Impresjoniści dokumentowali smog
Impresjonistów szczególnie interesowały efekty świetlne. Dlatego wielokrotnie uwieczniali ten sam obiekt w różnych porach dnia i roku oraz przy różnej pogodzie. Należeli do nich Claude Monet i William Turner. To właśnie ich dziełom postanowiła się przyjrzeć Anna Lea Albright, meteorolożka z Sorbonne Université. Według niej niektóre obrazy pokazują stopniowe gromadzenie się coraz większej ilości zanieczyszczeń powietrznych w Londynie i Paryżu w ciągu XIX w. Brudy pochodziły z kominów fabryk i budynków, w których na potęgę zaczęto spalać węgiel. Produkty tego spalania unosiły się do atmosfery, która szczególnie nad wielkimi miastami stawała się coraz mniej przezroczysta i coraz bardziej białoszara, tłumiąc wyraziste barwy wschodów i zachodów słońca.

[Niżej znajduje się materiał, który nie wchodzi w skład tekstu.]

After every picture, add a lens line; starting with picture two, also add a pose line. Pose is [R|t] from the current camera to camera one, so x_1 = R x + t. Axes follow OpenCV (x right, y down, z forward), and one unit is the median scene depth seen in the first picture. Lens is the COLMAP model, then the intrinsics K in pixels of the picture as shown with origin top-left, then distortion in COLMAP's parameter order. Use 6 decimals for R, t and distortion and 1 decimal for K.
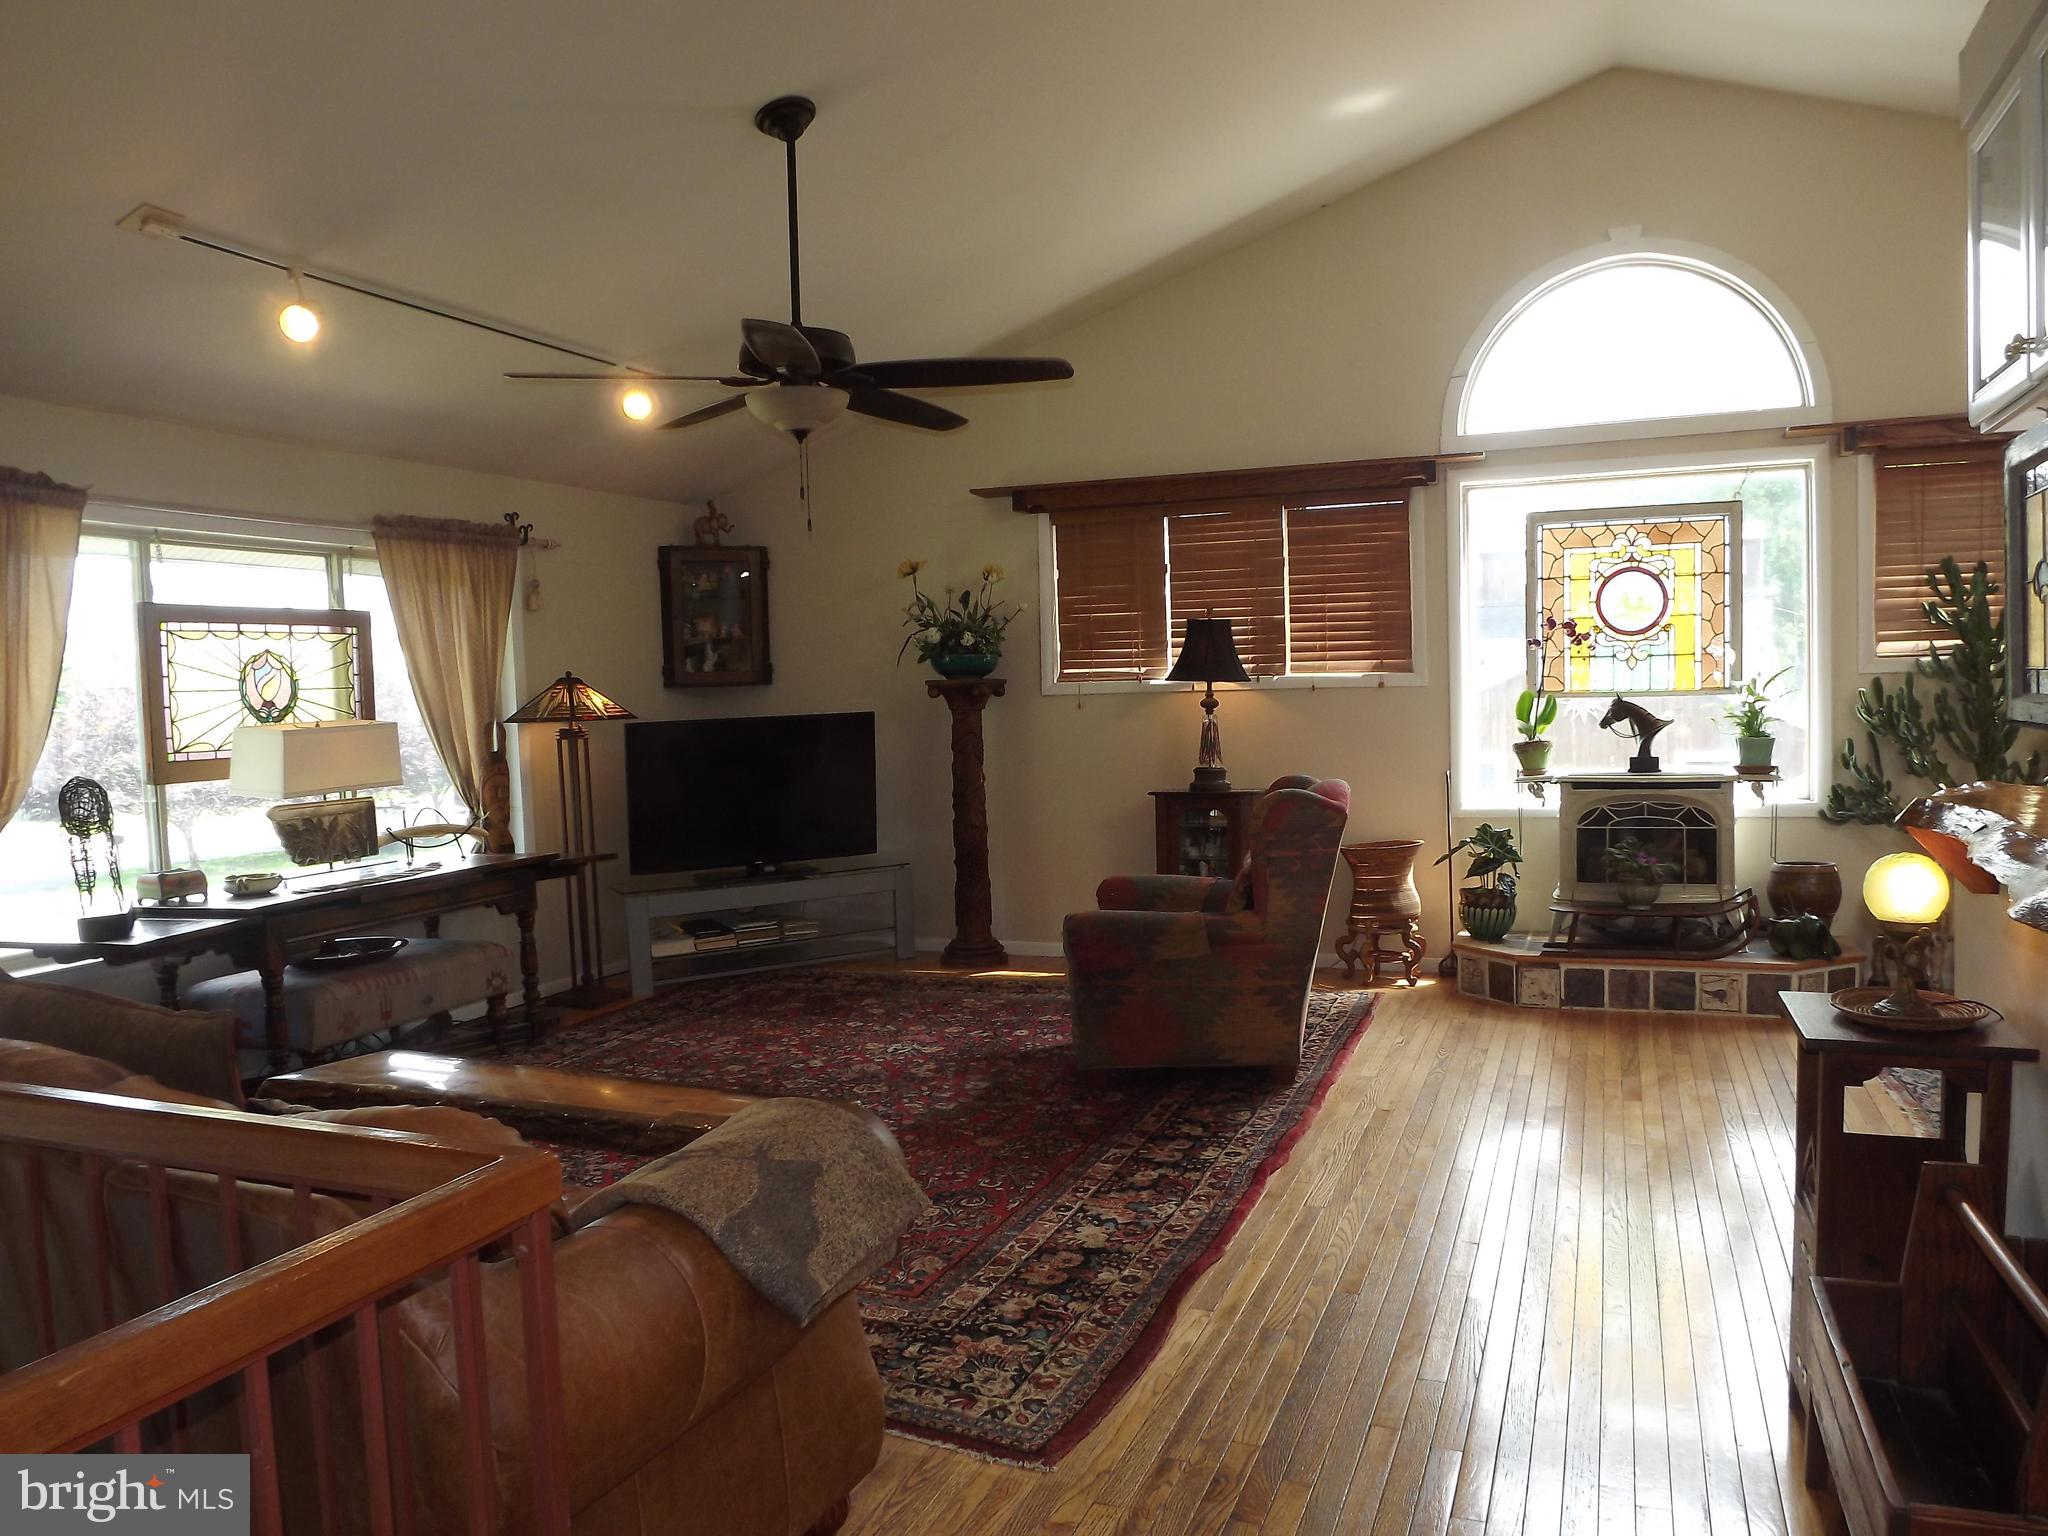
lens RADIAL K [[1476.3, 0, 1026.2], [0, 1476.3, 774.9], [0, 0, 1]] dist [-0.049959, 0.000656]
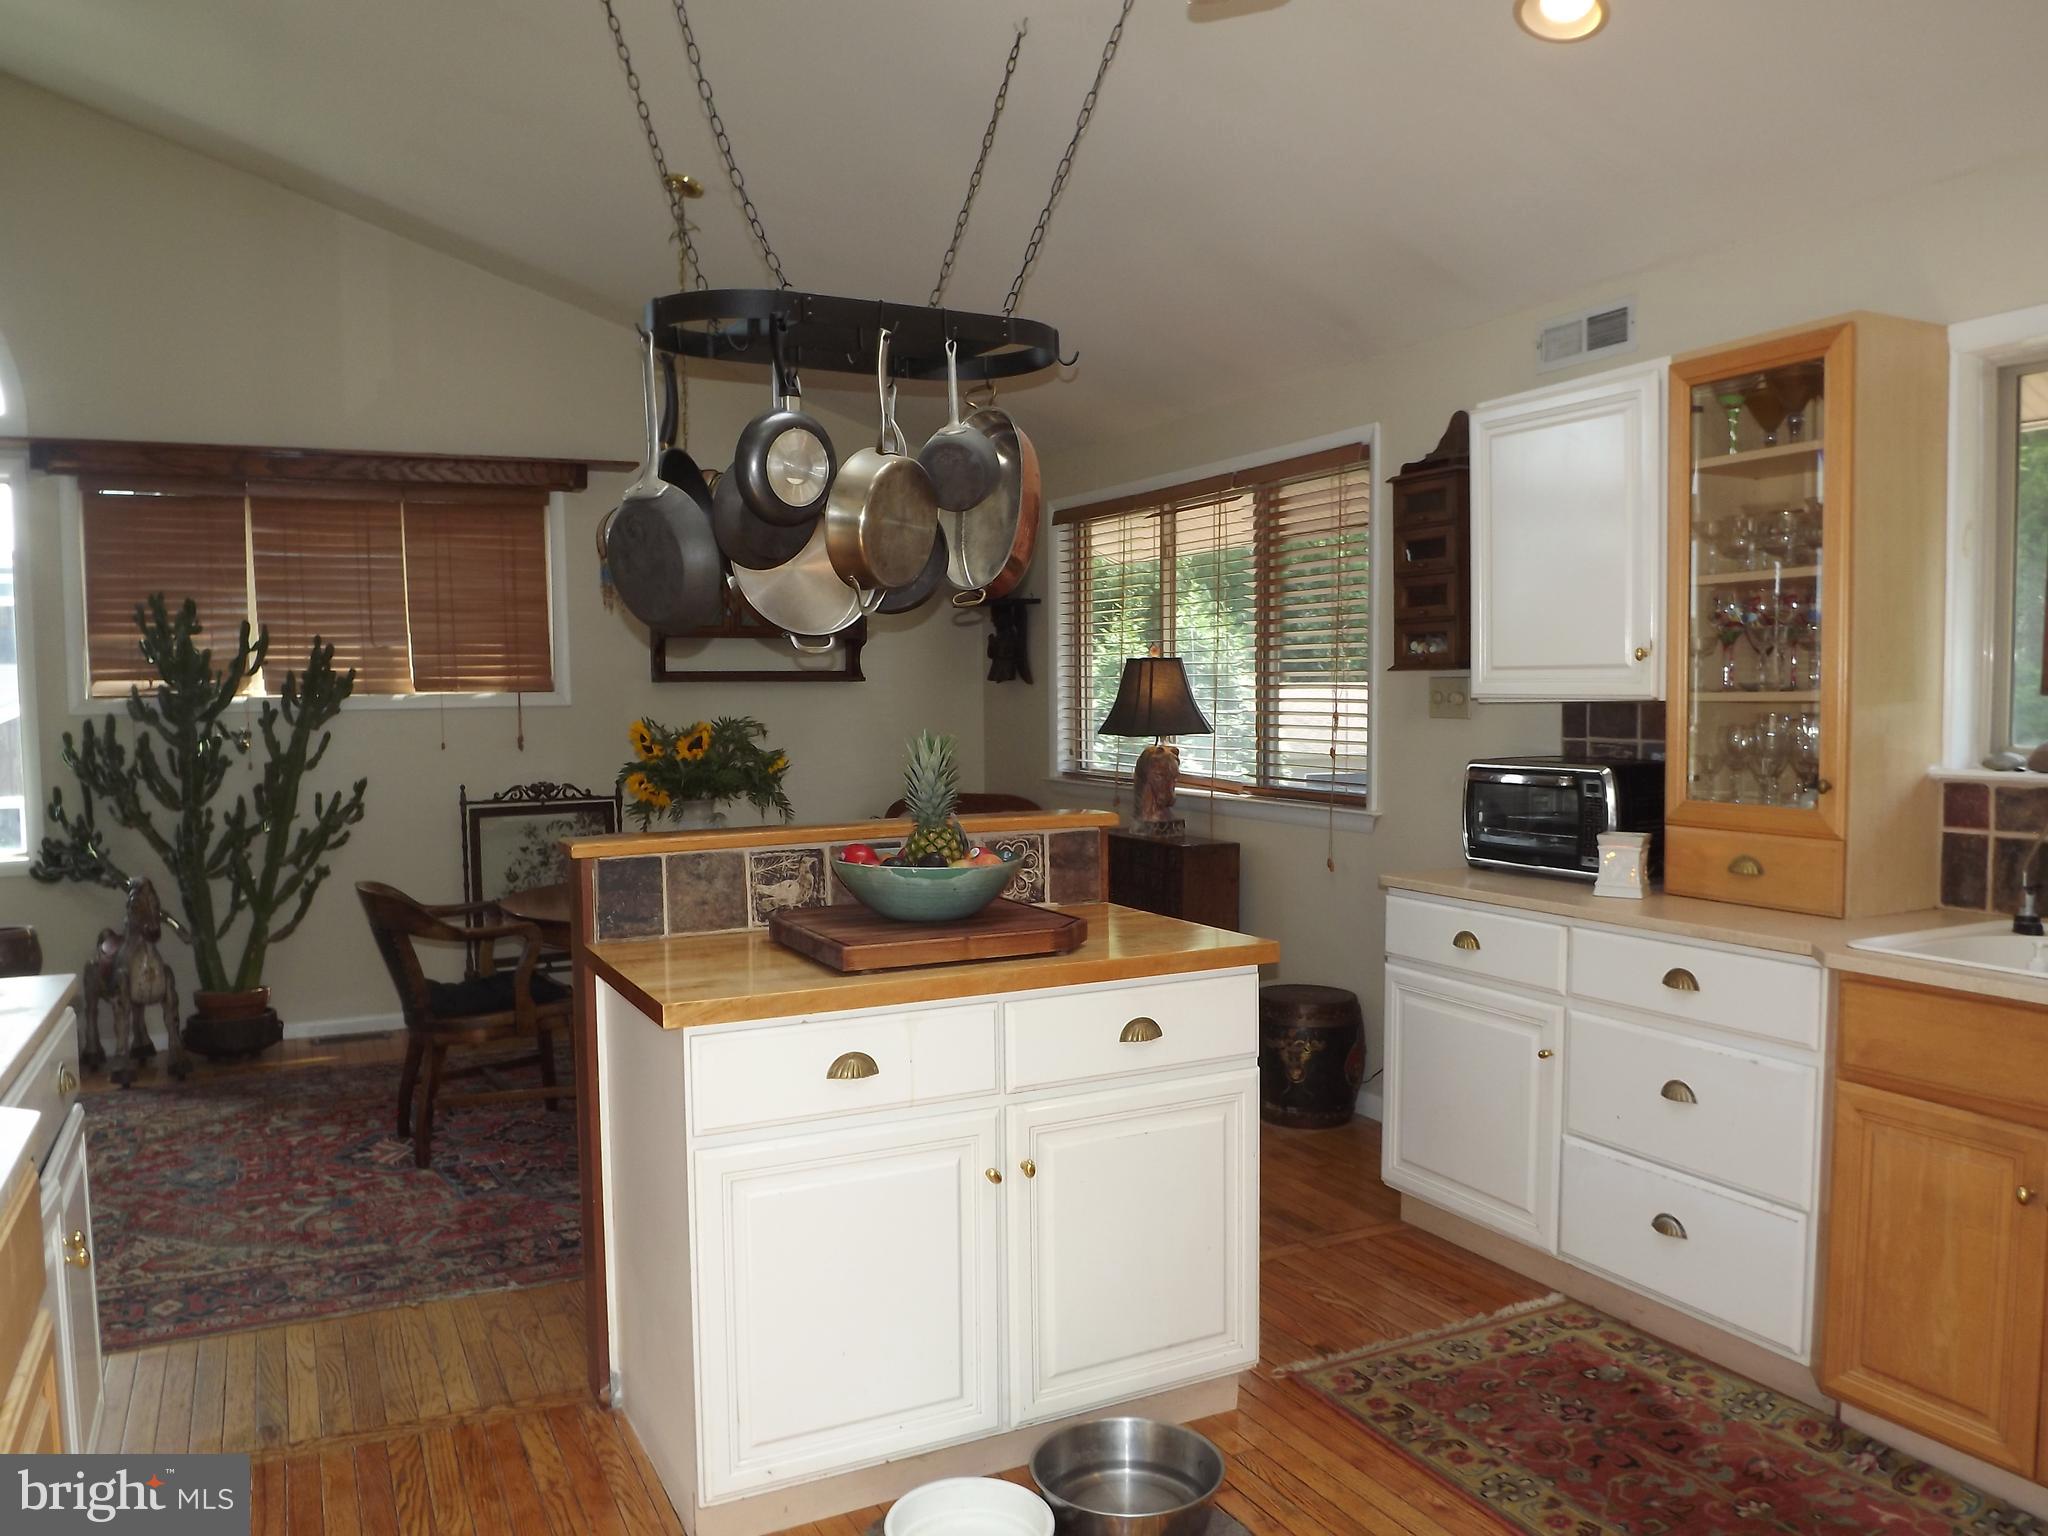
lens RADIAL K [[1492.4, 0, 1023.8], [0, 1492.4, 778.7], [0, 0, 1]] dist [-0.064360, 0.022739]
pose [[0.663078, -0.022884, 0.748200, 0.286214], [0.037156, 0.999307, -0.002365, -0.005583], [-0.747627, 0.029368, 0.663469, -0.050877]]
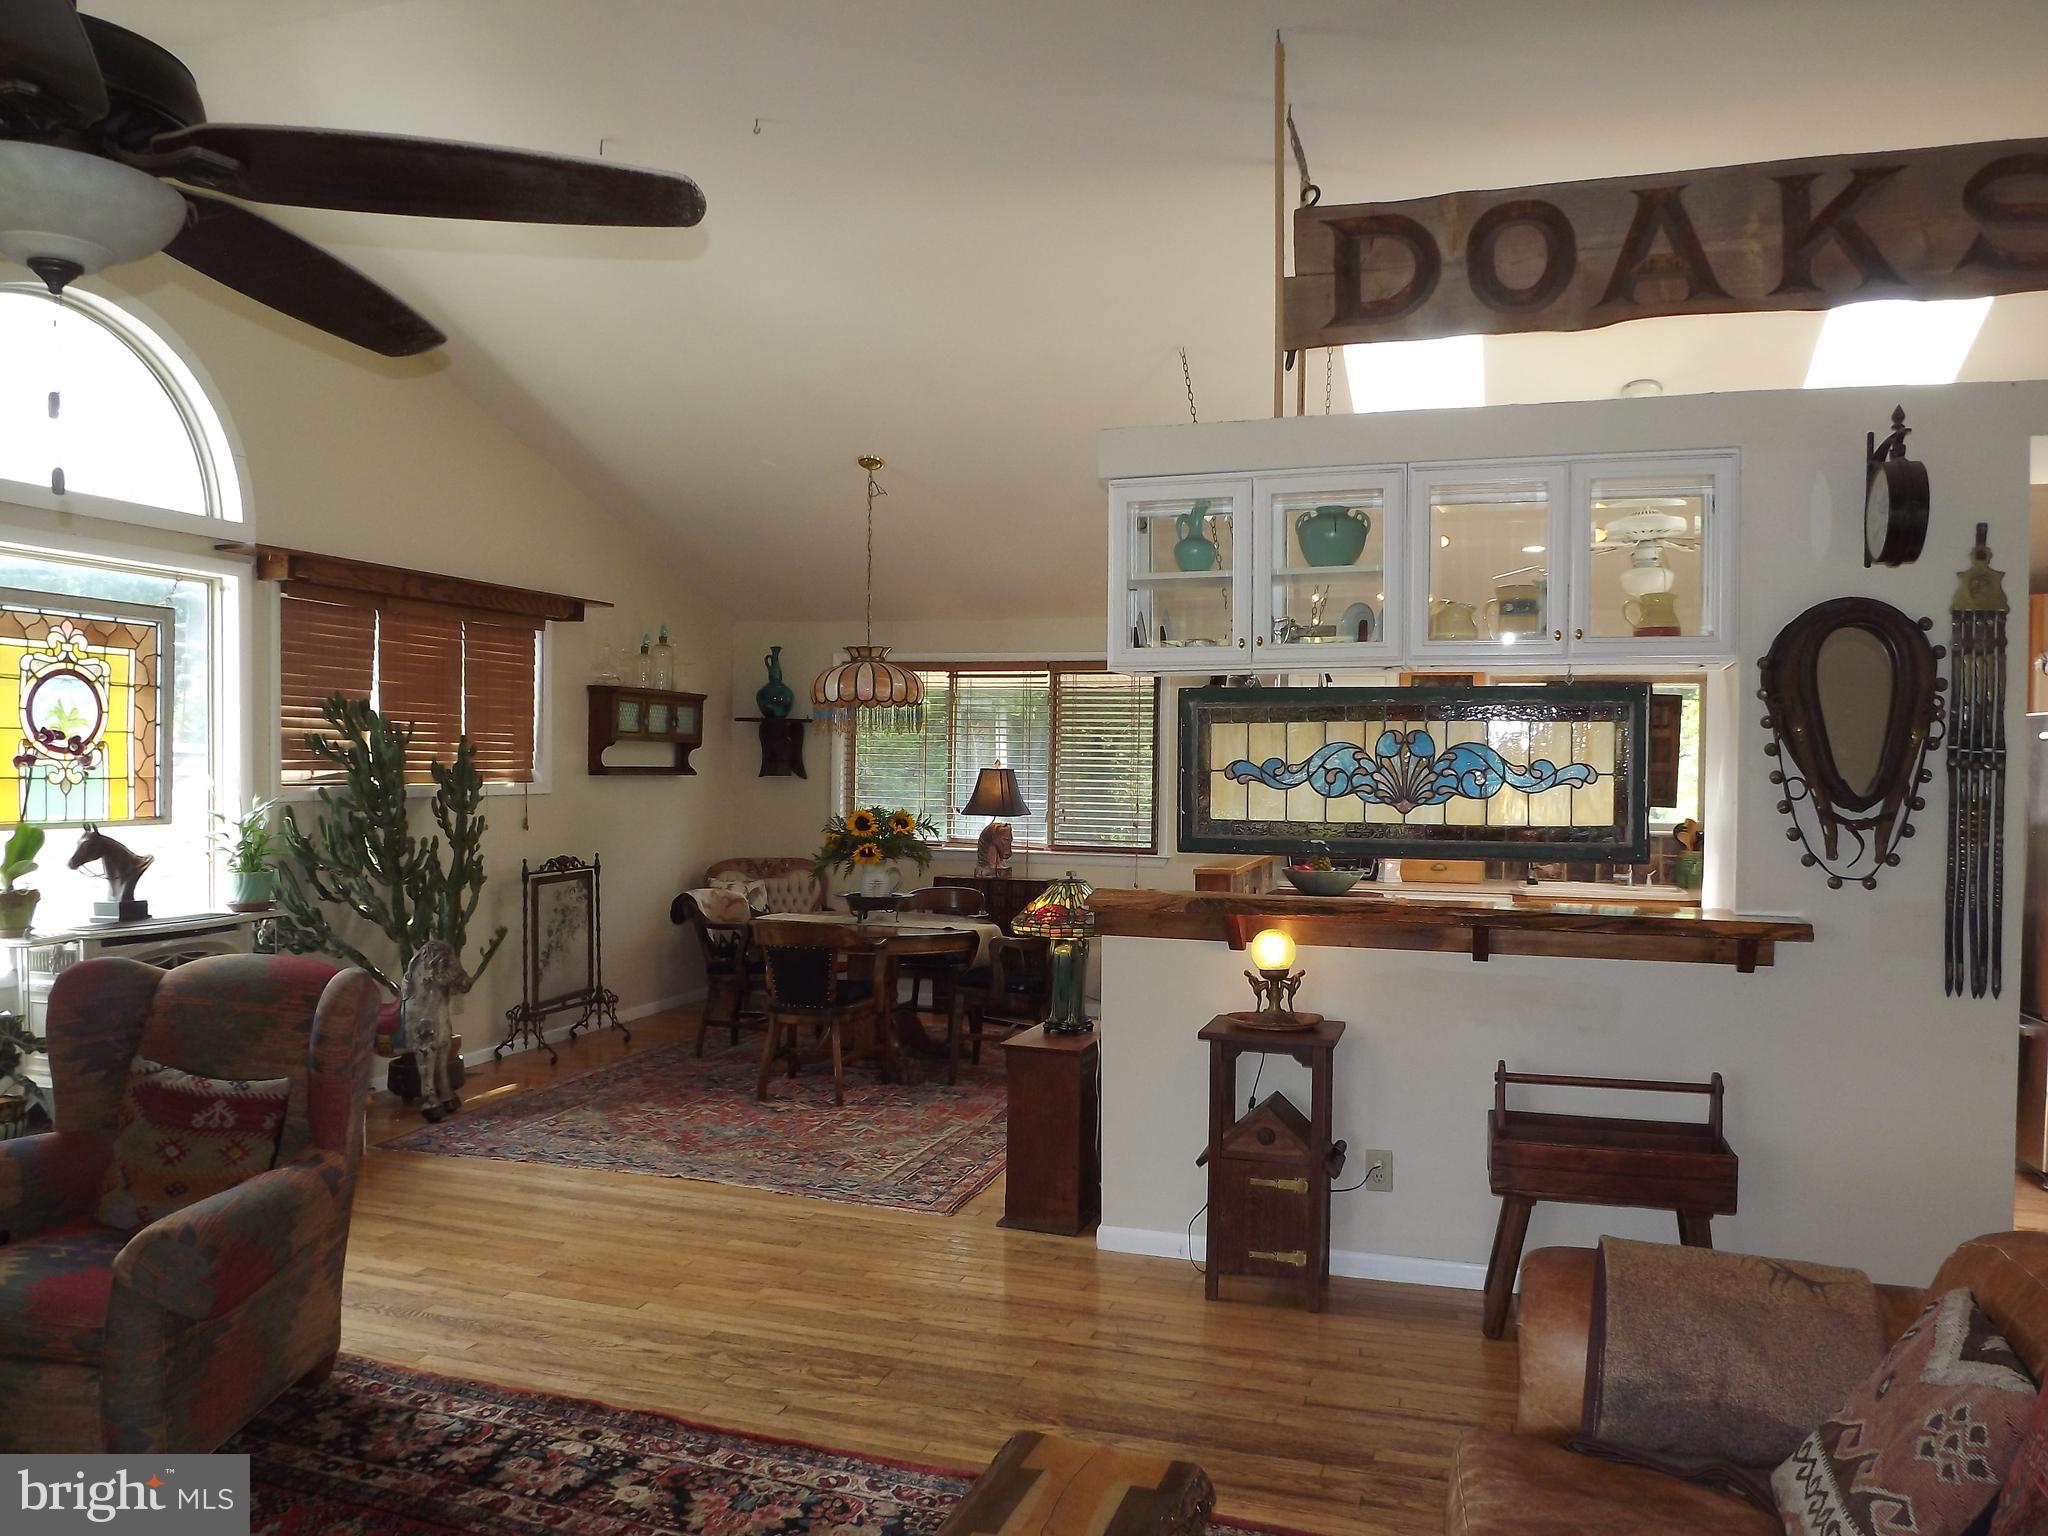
lens RADIAL K [[1483.8, 0, 1037.0], [0, 1483.8, 791.5], [0, 0, 1]] dist [-0.057598, 0.011055]
pose [[-0.075423, 0.008777, 0.997113, -0.448324], [0.050852, 0.998694, -0.004944, -0.045300], [-0.995854, 0.050333, -0.075771, 0.556399]]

„Na wielu obrazach Turnera i Moneta widać to stopniowe blaknięcie żywych kolorów, zastępowanych w miastach przez brudnawe odcienie bieli, szarości czy brązu” – mówiła badaczka podczas grudniowego kongresu Amerykańskiej Unii Geofizycznej w 2022 roku.
Albright sfotografowała 60 obrazów Turnera z lat 1796–1850 i 38 płócien Moneta z okresu 1864–1901, po czym poddała każde dzieło analizie kolorystycznej wykonanej przy pomocy matematycznej funkcji falkowej. Później tę samą „smogową atmosferę” odnalazła w wybranych dziełach innych artystów, jak James Whistler czy Camille Pissarro. „To nie był przypadek” – podkreśliła.